## TASK DETAILS
Below are entries. Reproduce exactly the lines between the line holding "ID-39, due: Apr 1 -> Mar 31" and the line holding "ID-41, due: Mar 24 -> Mar 25", inclusive, and only those.

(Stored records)
==*==

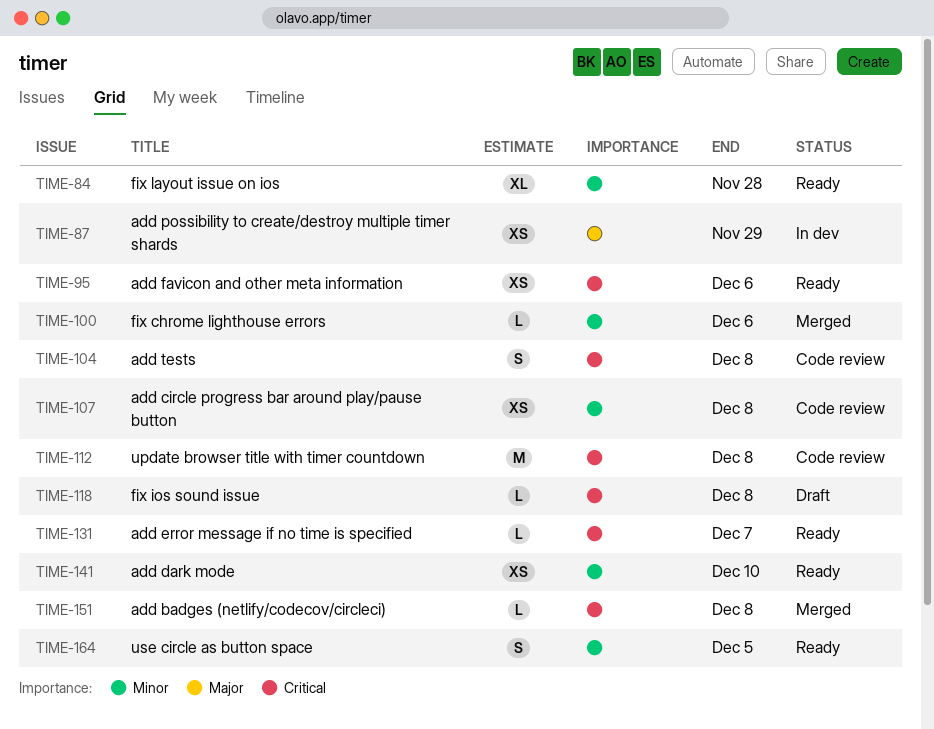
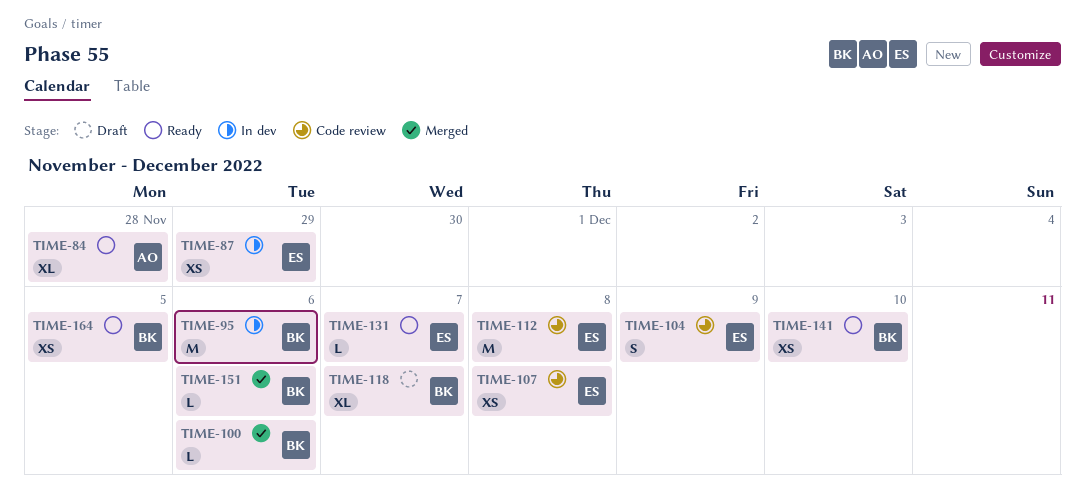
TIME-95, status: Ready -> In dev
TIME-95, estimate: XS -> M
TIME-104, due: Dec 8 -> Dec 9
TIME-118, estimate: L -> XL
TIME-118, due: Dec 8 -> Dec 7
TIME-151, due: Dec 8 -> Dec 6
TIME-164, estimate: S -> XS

==*==

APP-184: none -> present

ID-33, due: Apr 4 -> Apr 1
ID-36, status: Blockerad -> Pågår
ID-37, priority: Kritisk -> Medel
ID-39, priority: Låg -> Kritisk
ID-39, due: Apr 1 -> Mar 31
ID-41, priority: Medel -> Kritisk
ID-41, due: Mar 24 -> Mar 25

==*==

## FINAL ANSWER
ID-39, due: Apr 1 -> Mar 31
ID-41, priority: Medel -> Kritisk
ID-41, due: Mar 24 -> Mar 25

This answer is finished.